Saturday, August 25, 2012

Soundcraft Releases Digital Desk With DMX

I've got to say that the idea has run through my head more than once. I've spent many a long night mixing a band with a little DJ light console or the remote focus unit (RFU) from a larger console balanced on my mixer. Sure there are ways to get a larger console to output MIDI notes to control a lighting console, or vice versa, having the lights trigger a scene change on a desk. That's not really what this is about though.  Here's the press release and the product page.

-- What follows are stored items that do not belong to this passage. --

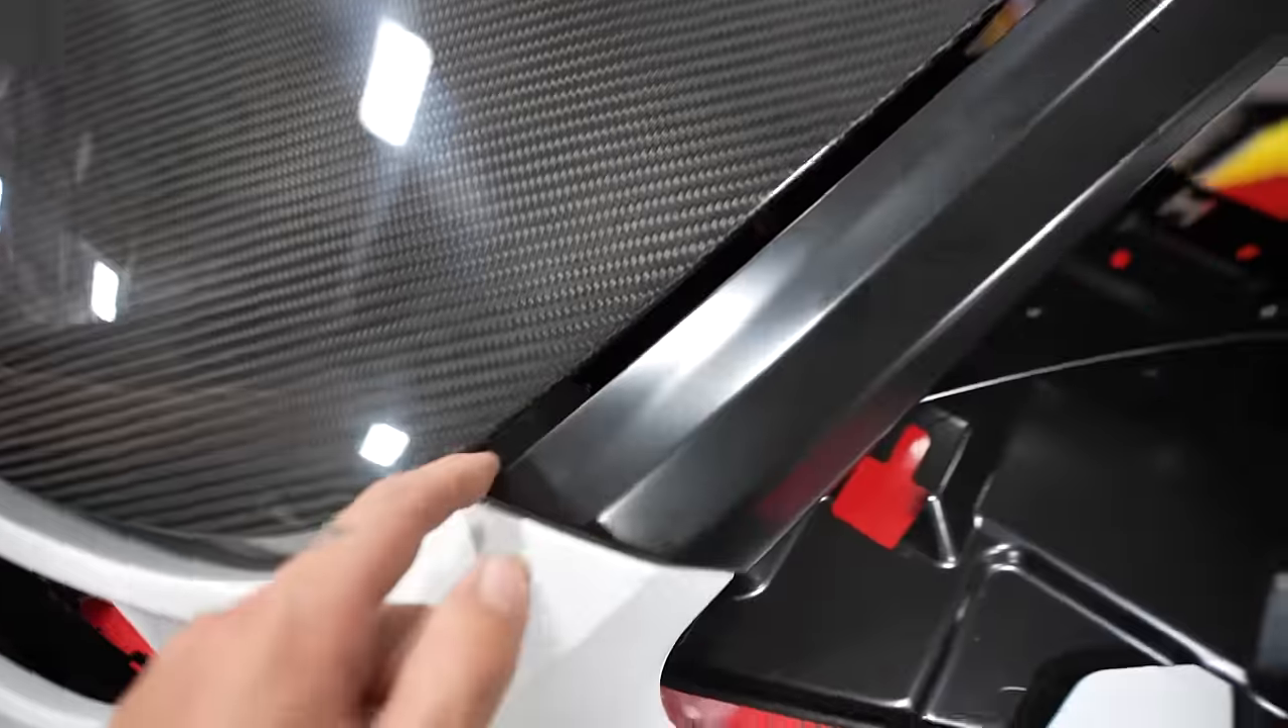So we have a nice size gap right here.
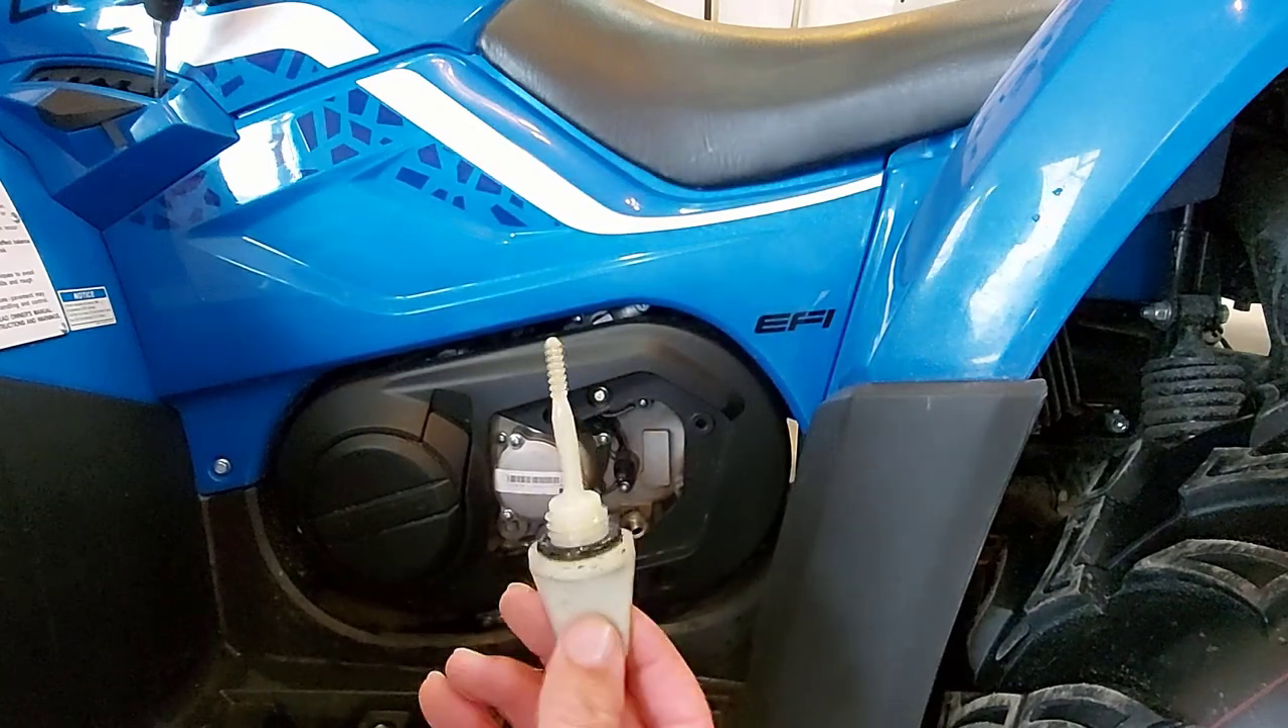There we removed our oil dipstick, and we'll give it a cleaning.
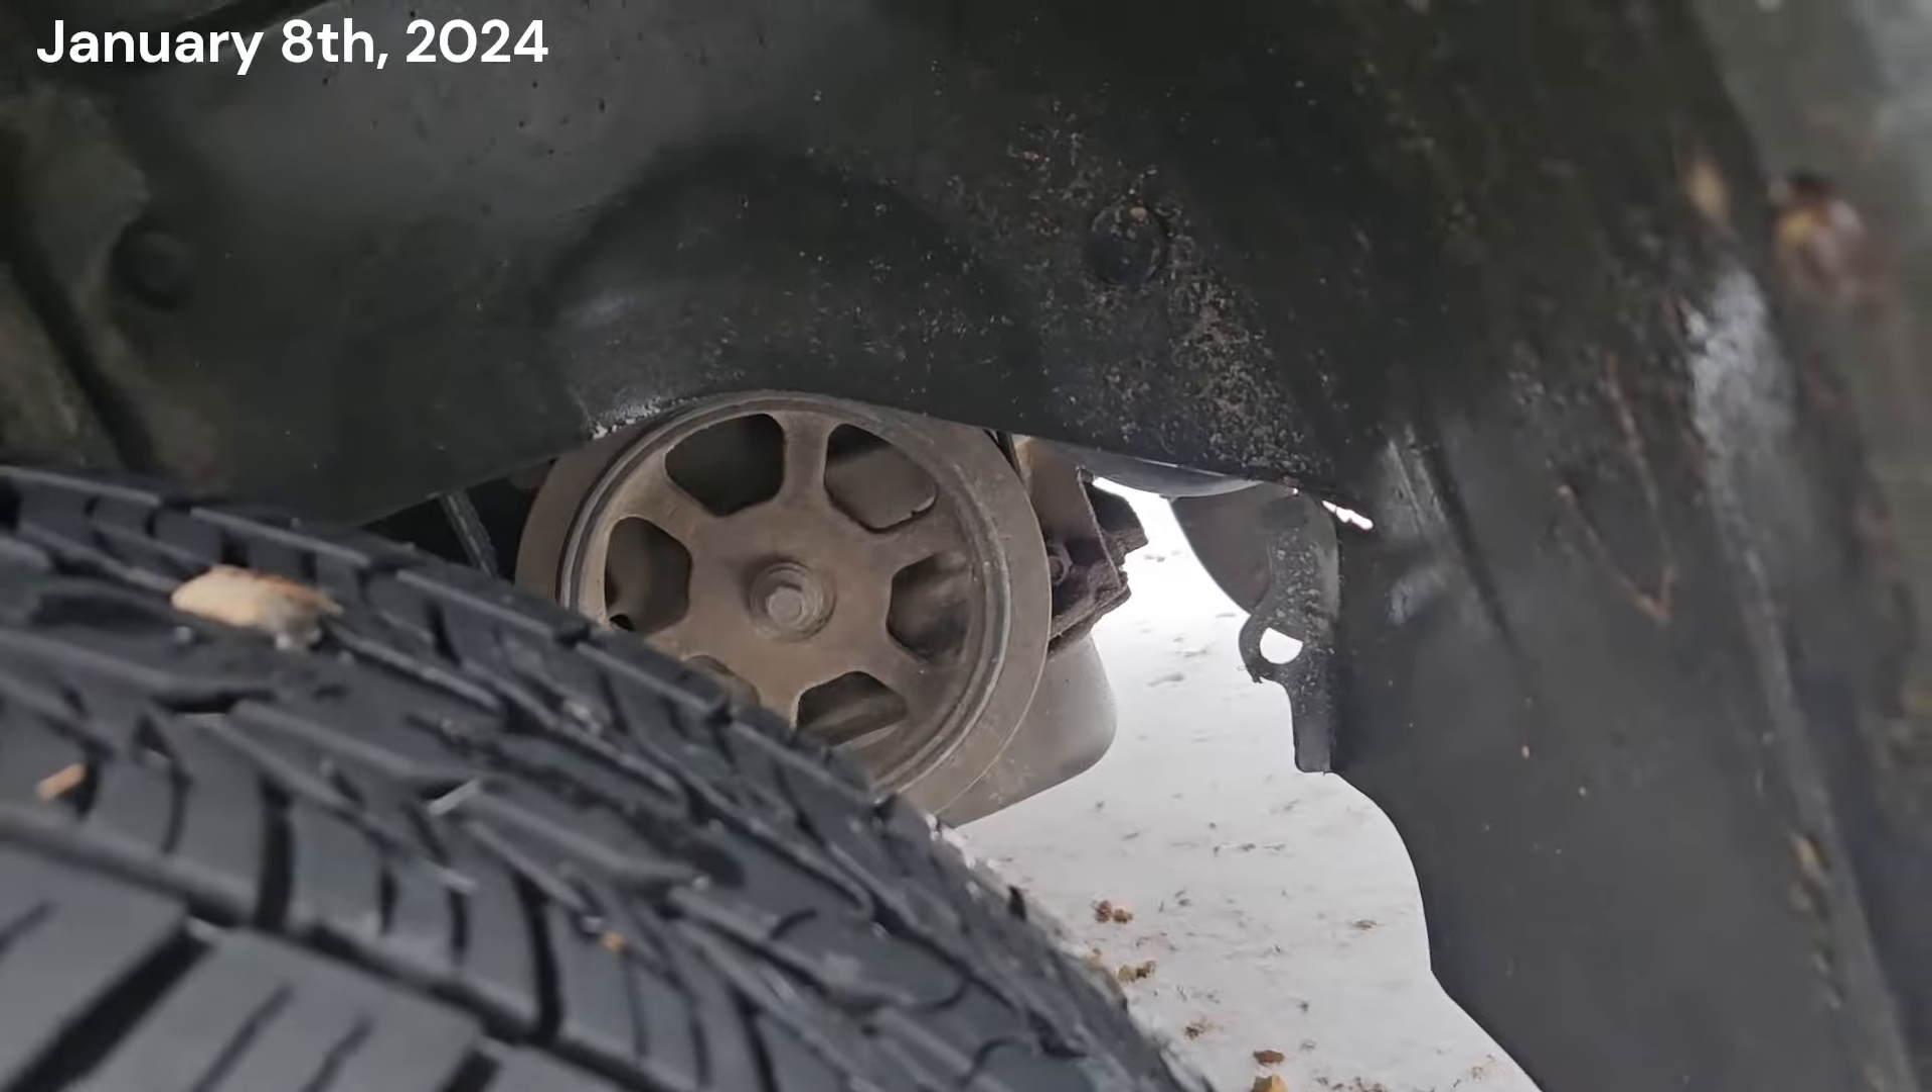I should have a cover to go back over here, uh, because we're missing the plastic cover over the crank pulley and stuff.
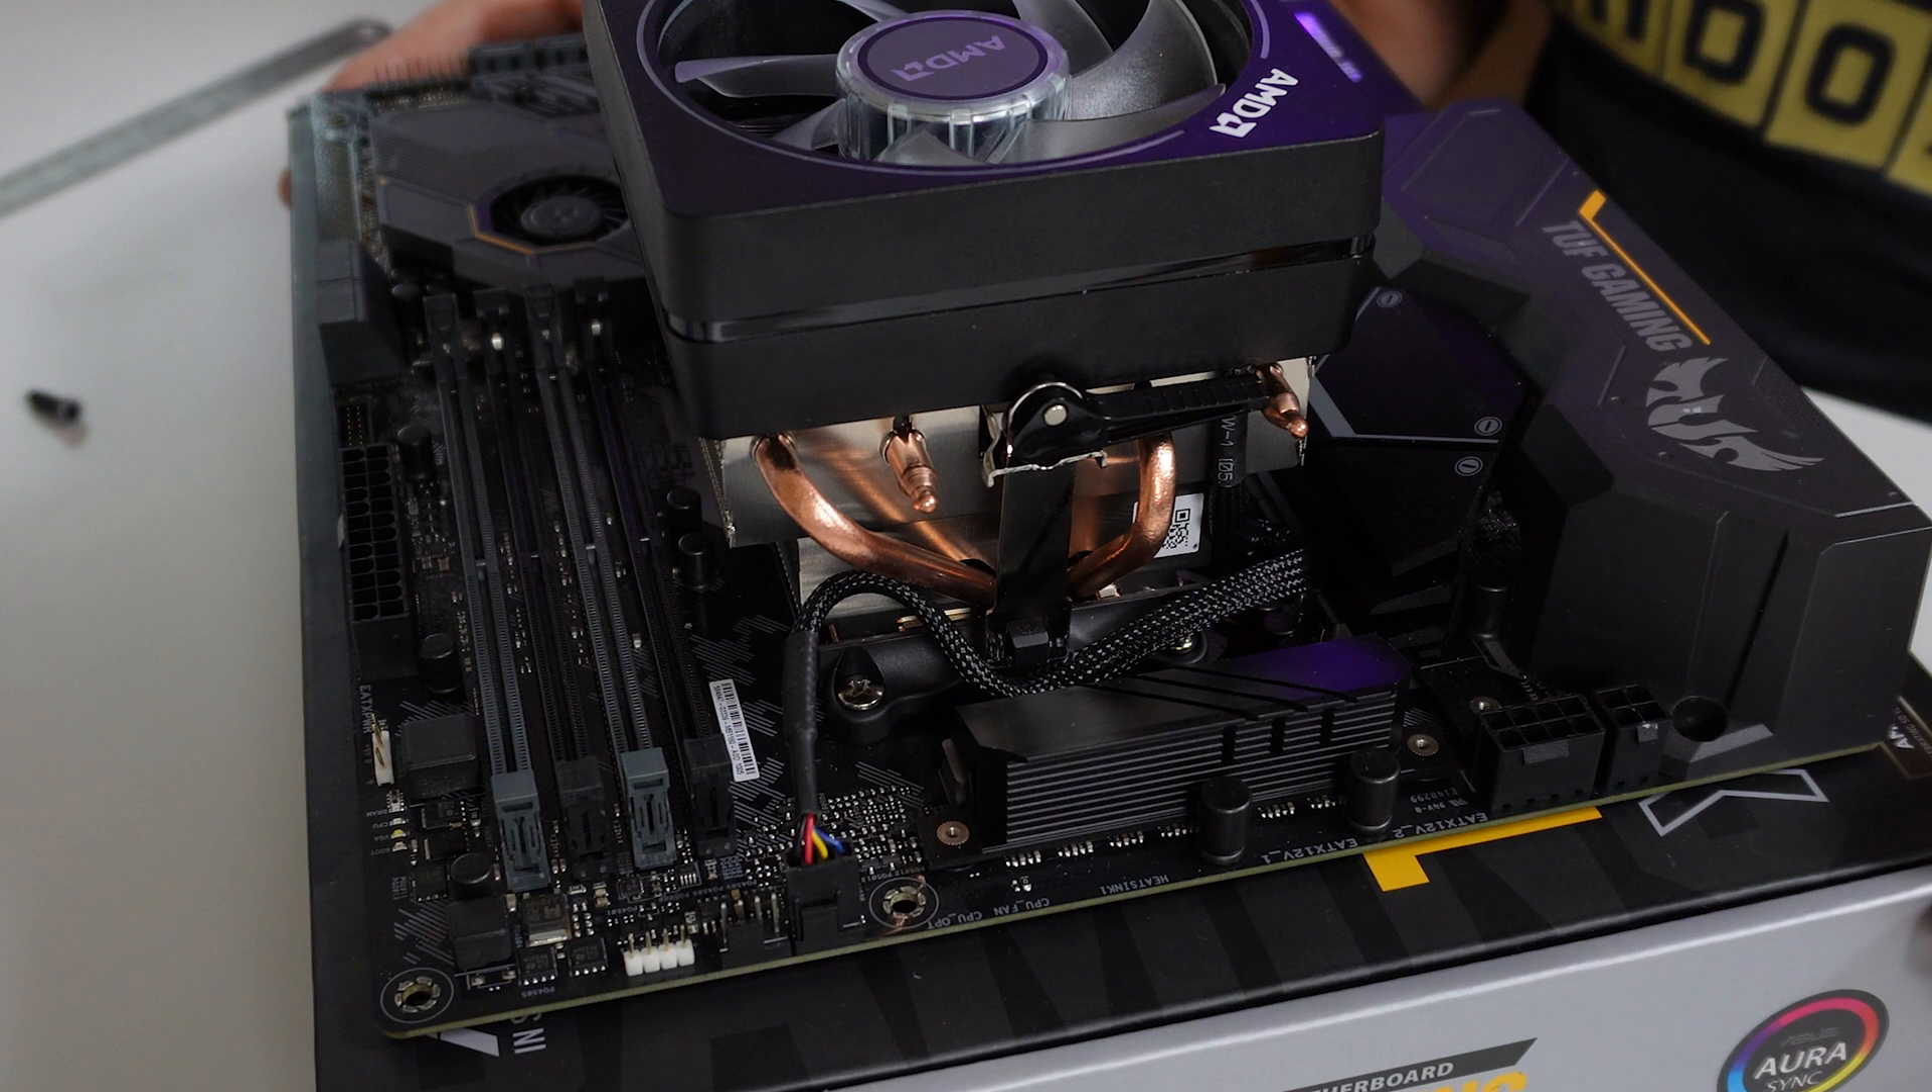So that's the CPU cooler actually physically installed and it will perform but next we need to install the USB cable and also the 12 volt RGB cable to get it lit up.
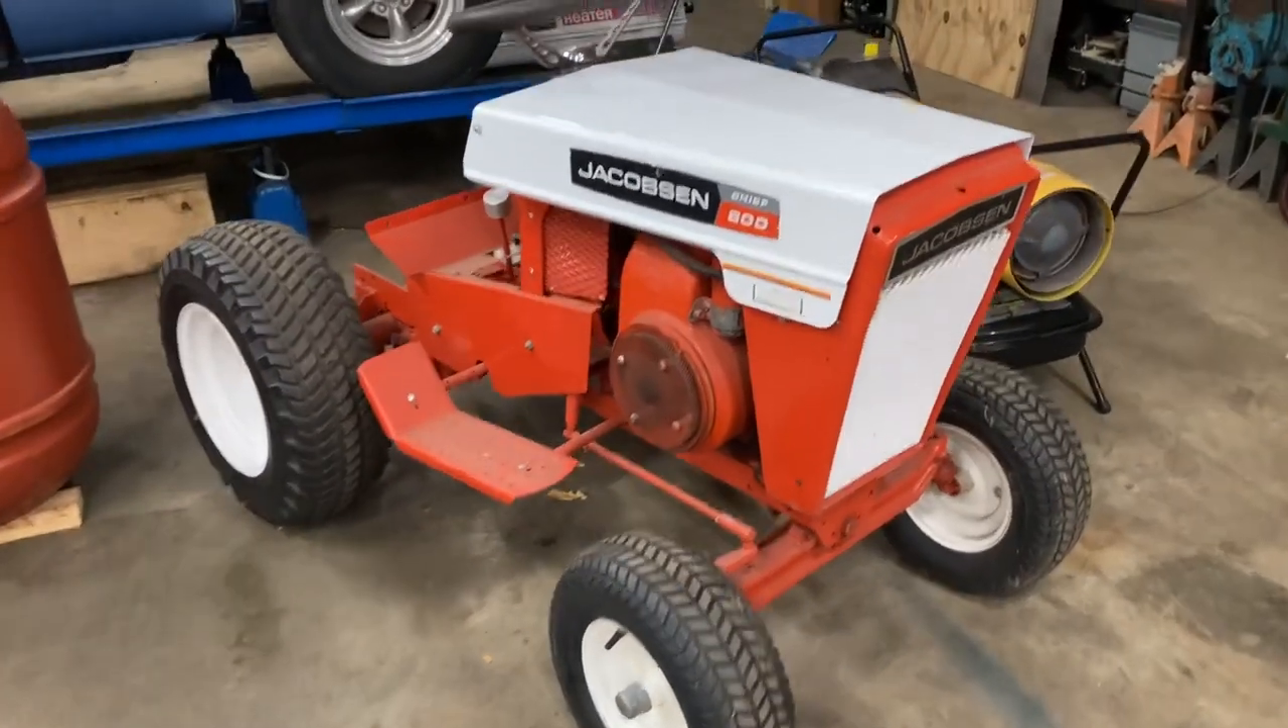All right, the hood's on. It's starting to look good.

Before you go off to read those though, think about what this means for small venue productions. If you're the one guy in charge of sound and lights, you can stay in the same spot and page back and forth between the two. It looks like you can even have access to both on the same page in the master section if you take the time to set it up that way.  I'm still trying to wrap my head around just how much lighting control you get though.

Sound wise it looks pretty sweet. It comes with 24 or 32 mic pres and can handle up to 80 with expansion cards and digital snakes. There are also a boat load of outputs that you can configure eight ways from Sunday. I won't bore you with the details, you can go look it up if the idea of doing a bar gig with a true LCRS rig, delay lines and multiple stereo monitor mixes with matrix outs to your Pro Tools rig gets you excited. Eight VCAs, dual Lexicon processors and a nice fat channel round out the mix.

On the lighting side you only get one DMX universe so it's really out of the question for larger productions. It looks like it's set up with four scenes that you get on the channel fader pages and the masters live in the master section.  I'm not sure what you can do in terms of chases so it may be better suited to theatrical work than club shows. You can take snapshots of the lighting section independently or along with the audio section. (Sounds perfect for scene changes on that musical production.)

It's a brave new world out there Brethren of the Knob and Fader. An exciting time. It's not a time to cling to old values and methods. Although depth of experience will never be an unwanted trait in a sound guy, it's going to be important to stay up on what's new. Skill, talent and taste are the only thing that separates the Jedi-level sound guy from the paperboy with a fancy pole speaker rig that he can run from his cell phone.